#### Your assignment:
Transcribe the data below word for word, omitting the pictures.

#### Data:

************

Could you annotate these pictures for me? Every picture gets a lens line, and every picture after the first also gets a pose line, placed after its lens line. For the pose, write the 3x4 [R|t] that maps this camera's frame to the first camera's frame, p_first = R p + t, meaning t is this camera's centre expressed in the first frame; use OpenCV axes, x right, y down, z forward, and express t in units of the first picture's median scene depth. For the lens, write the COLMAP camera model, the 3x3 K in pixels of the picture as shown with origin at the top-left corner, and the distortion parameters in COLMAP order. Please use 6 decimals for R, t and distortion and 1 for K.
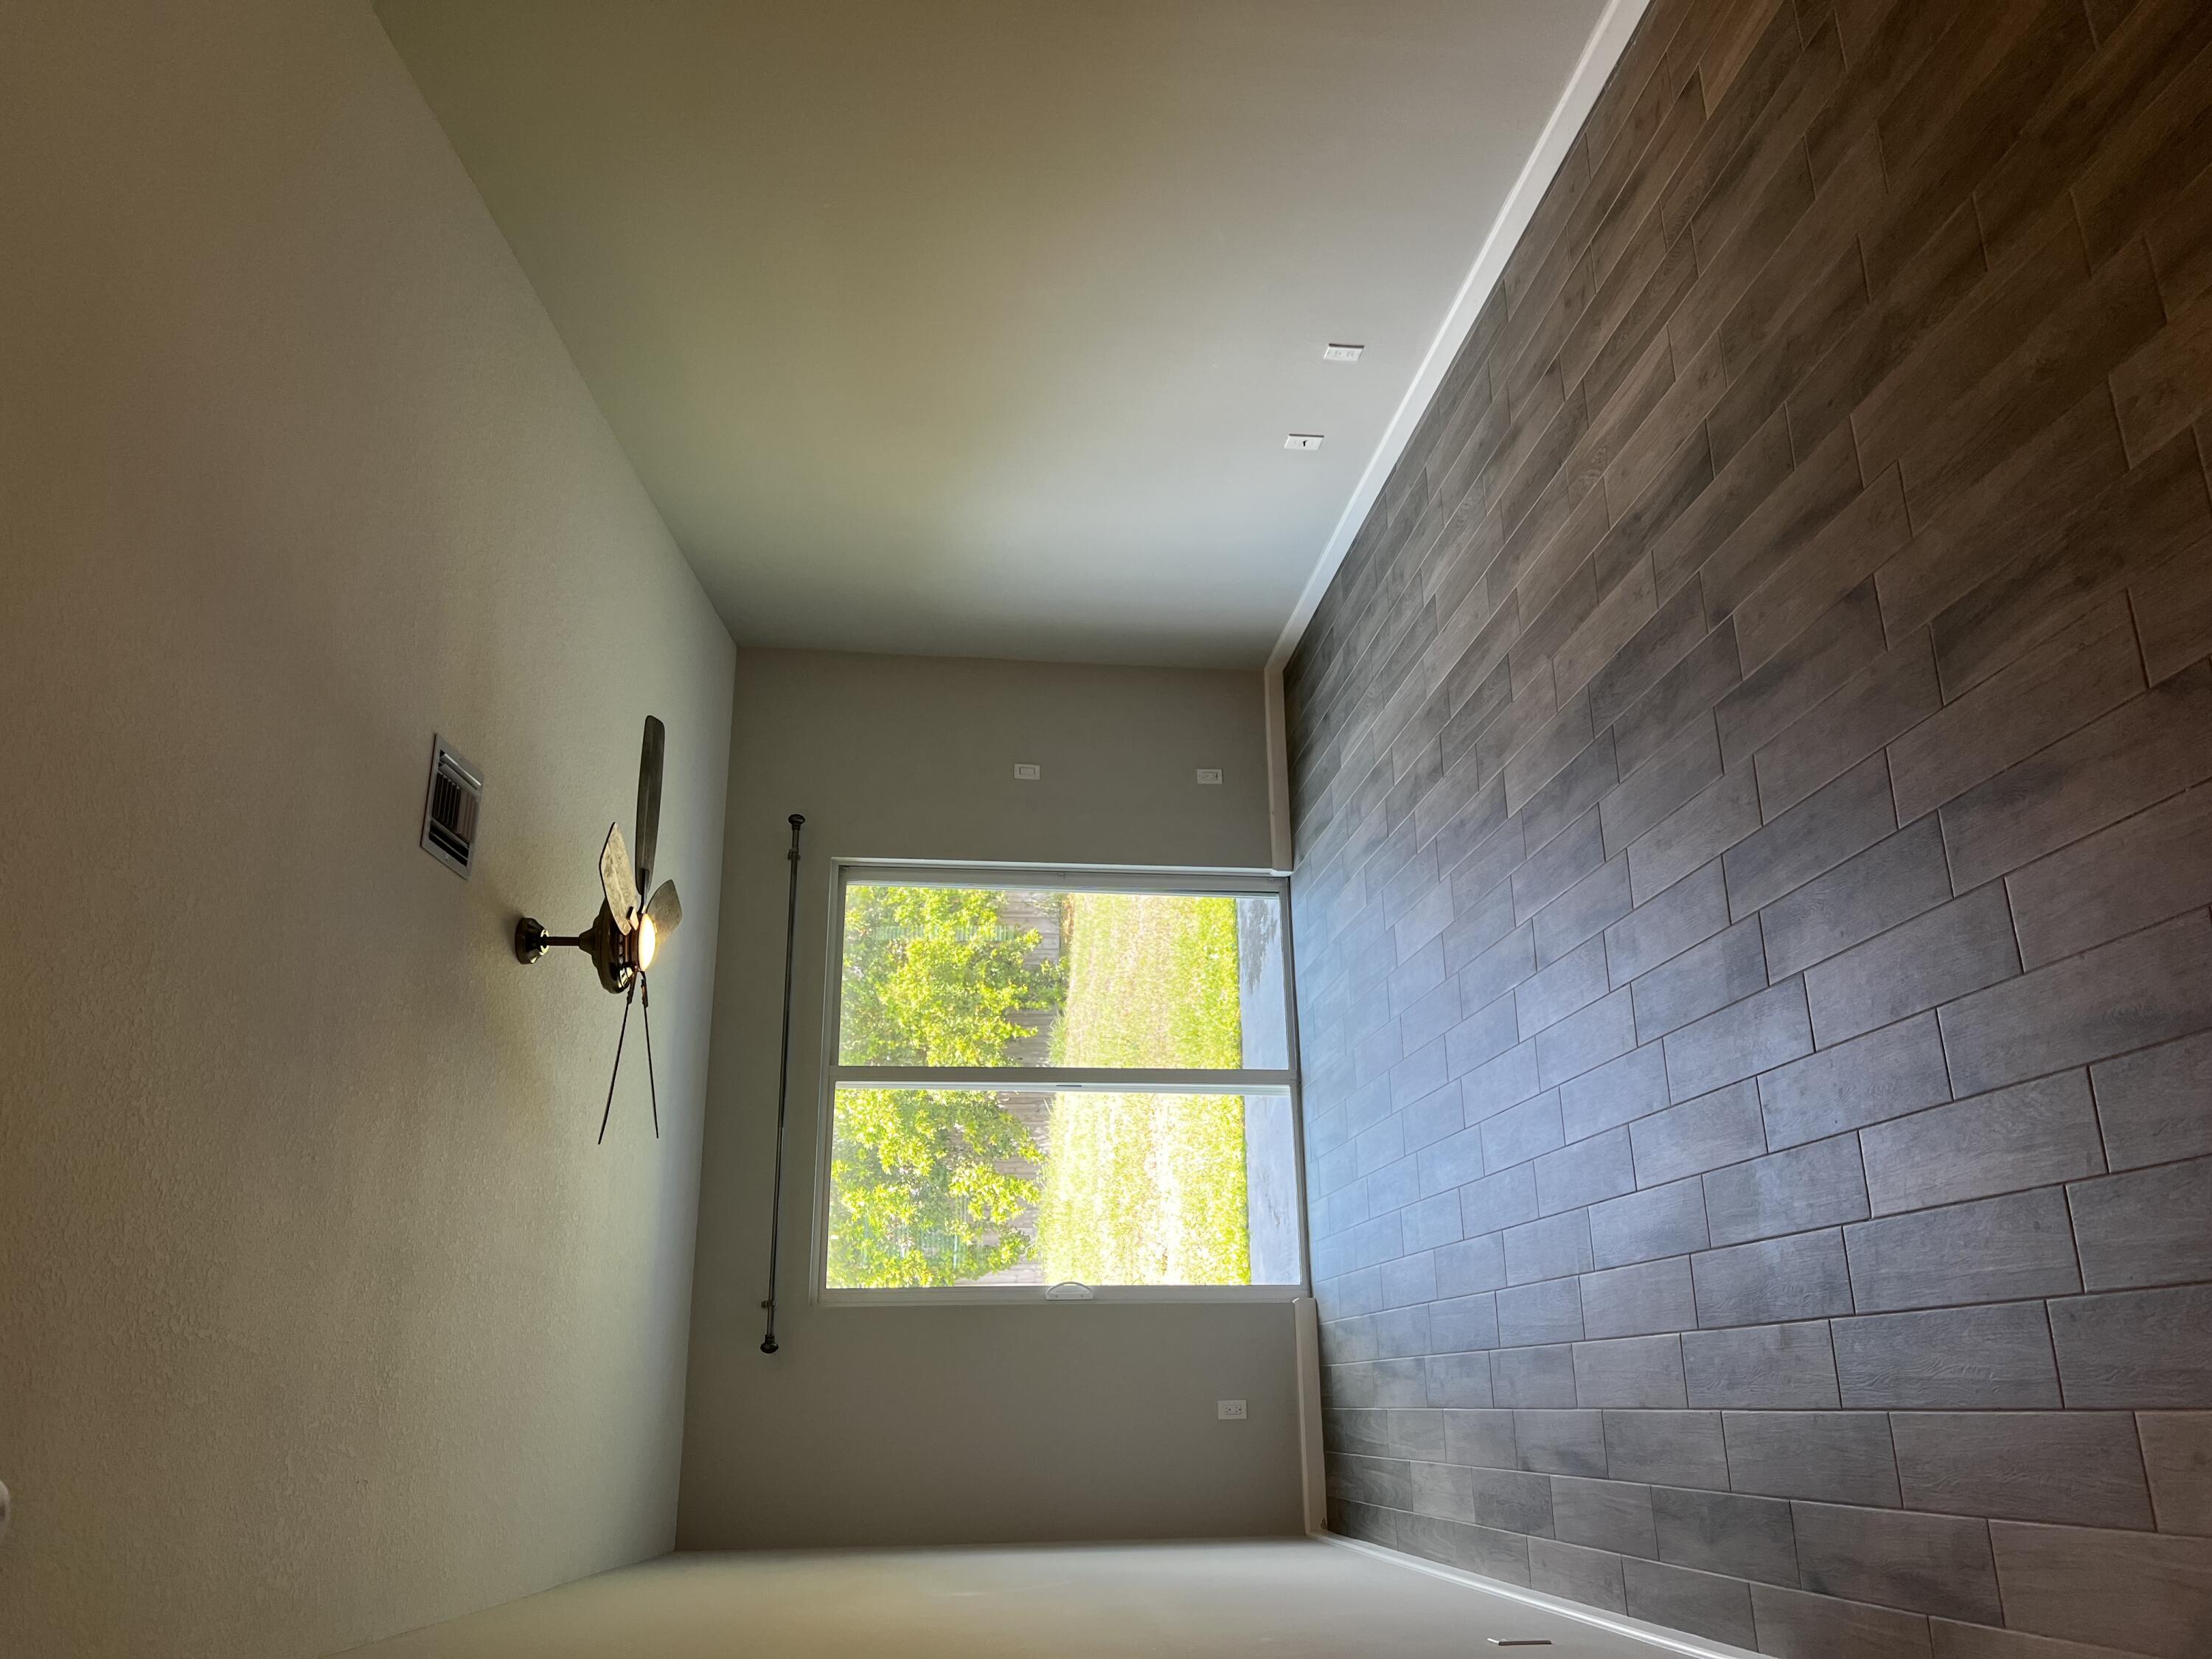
lens RADIAL K [[1658.4, 0, 1118.8], [0, 1658.4, 824.4], [0, 0, 1]] dist [0.044221, -0.049013]
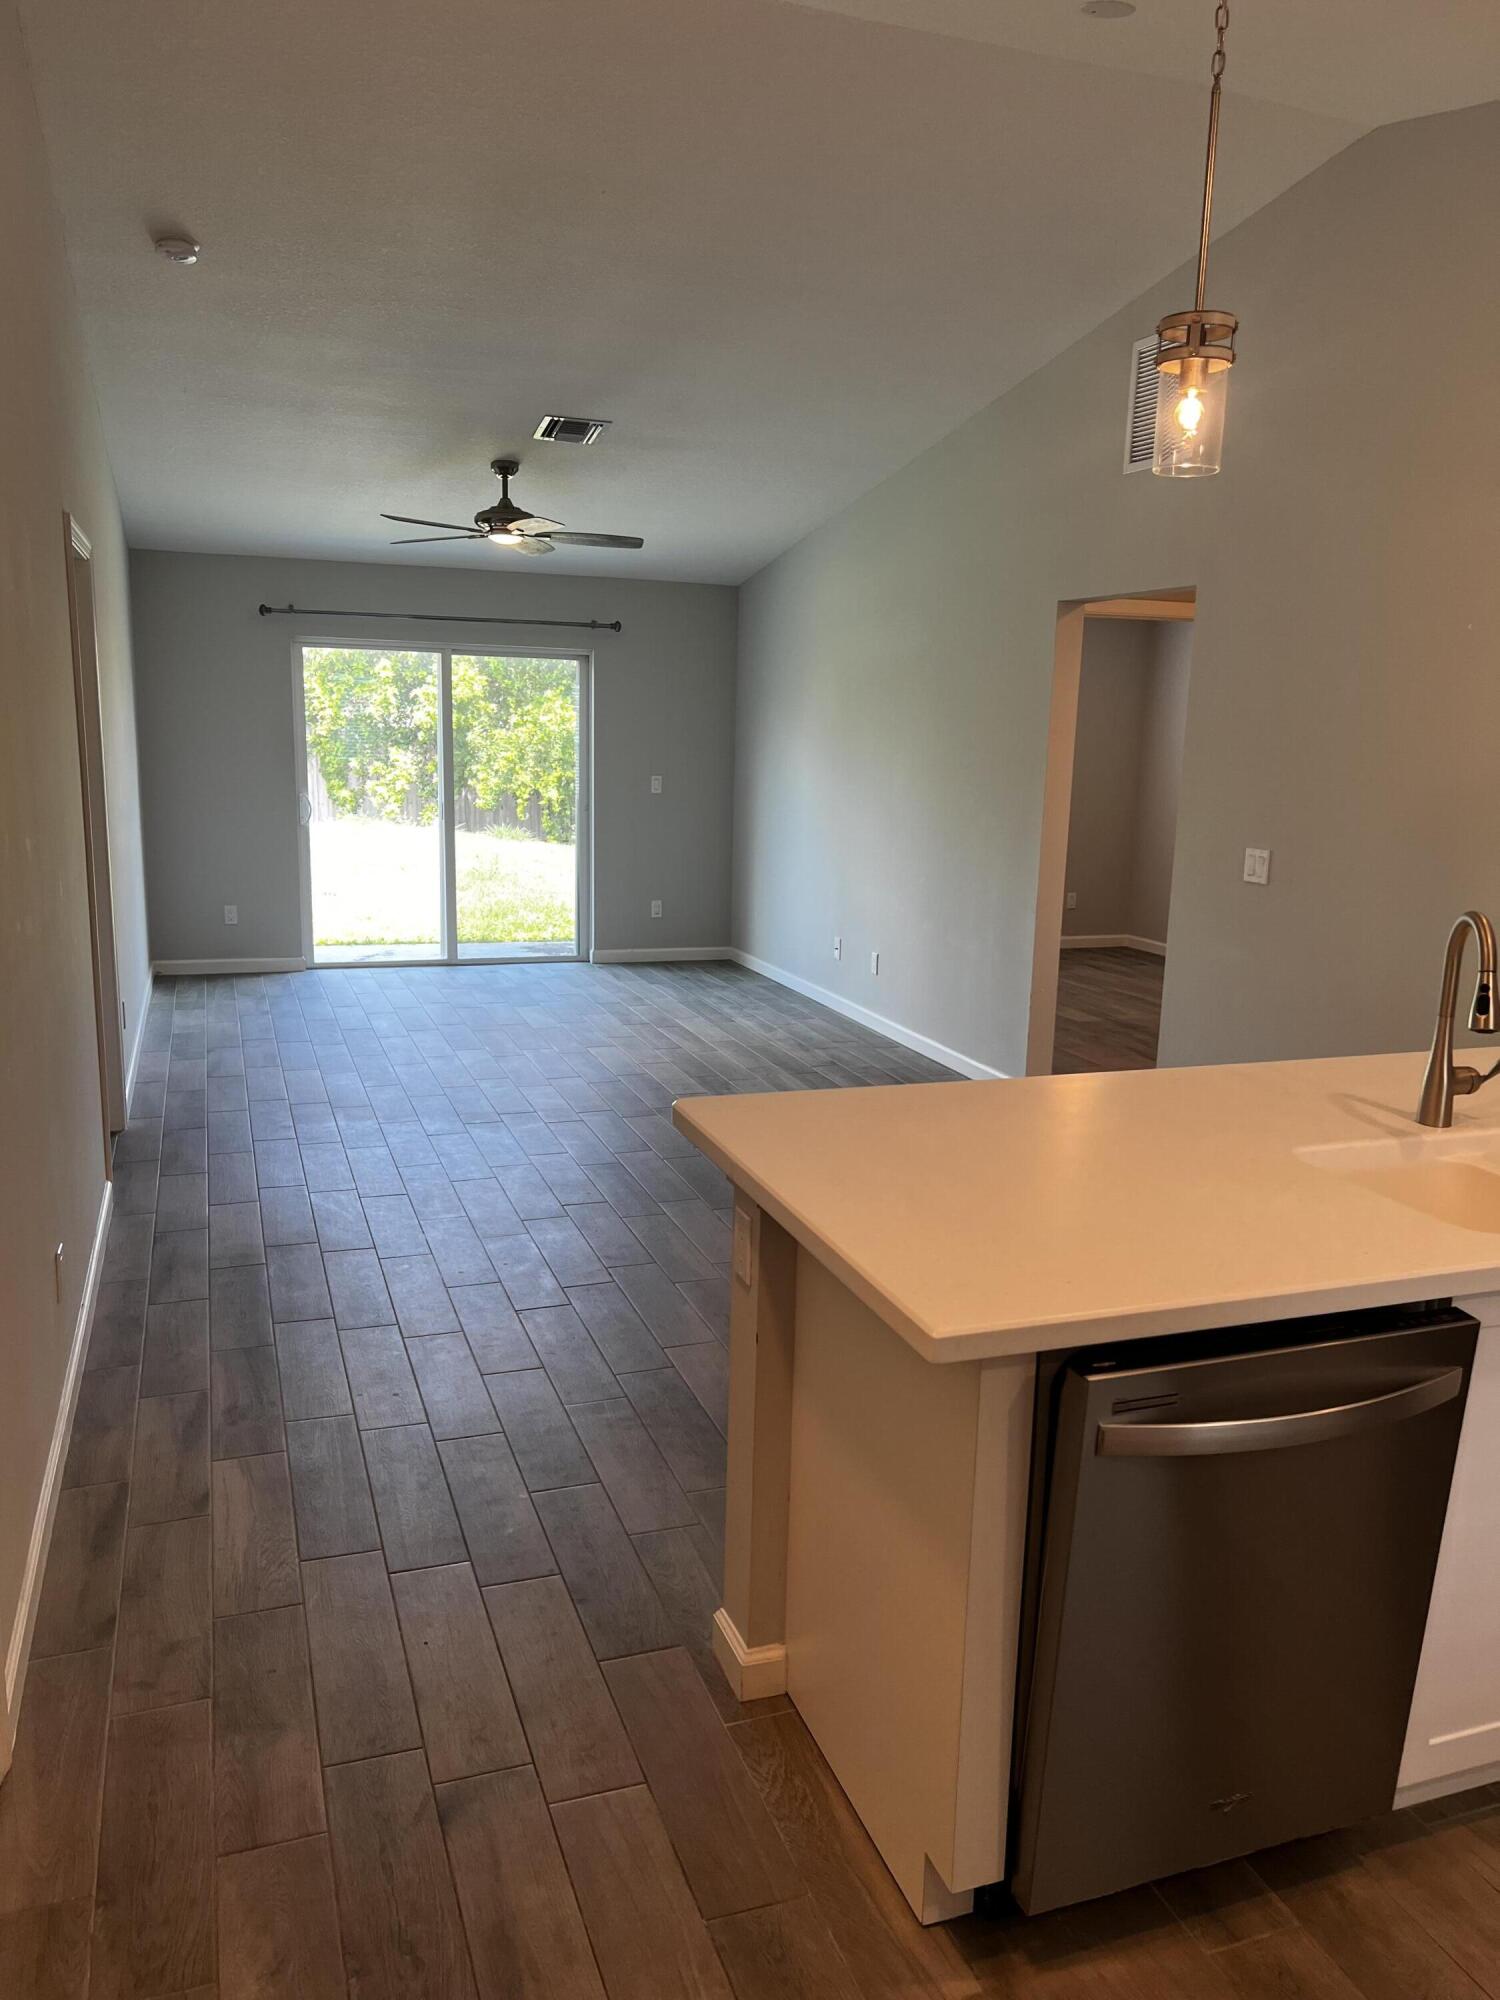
lens RADIAL K [[1499.4, 0, 774.6], [0, 1499.4, 1014.8], [0, 0, 1]] dist [0.044221, -0.049013]
pose [[0.004542, 0.997718, 0.067360, 0.064304], [-0.999767, 0.005952, -0.020752, -0.113778], [-0.021105, -0.067250, 0.997513, -0.379707]]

************

#### Task solution:
Could you annotate these pictures for me? Every picture gets a lens line, and every picture after the first also gets a pose line, placed after its lens line. For the pose, write the 3x4 [R|t] that maps this camera's frame to the first camera's frame, p_first = R p + t, meaning t is this camera's centre expressed in the first frame; use OpenCV axes, x right, y down, z forward, and express t in units of the first picture's median scene depth. For the lens, write the COLMAP camera model, the 3x3 K in pixels of the picture as shown with origin at the top-left corner, and the distortion parameters in COLMAP order. Please use 6 decimals for R, t and distortion and 1 for K.
lens RADIAL K [[1658.4, 0, 1118.8], [0, 1658.4, 824.4], [0, 0, 1]] dist [0.044221, -0.049013]
lens RADIAL K [[1499.4, 0, 774.6], [0, 1499.4, 1014.8], [0, 0, 1]] dist [0.044221, -0.049013]
pose [[0.004542, 0.997718, 0.067360, 0.064304], [-0.999767, 0.005952, -0.020752, -0.113778], [-0.021105, -0.067250, 0.997513, -0.379707]]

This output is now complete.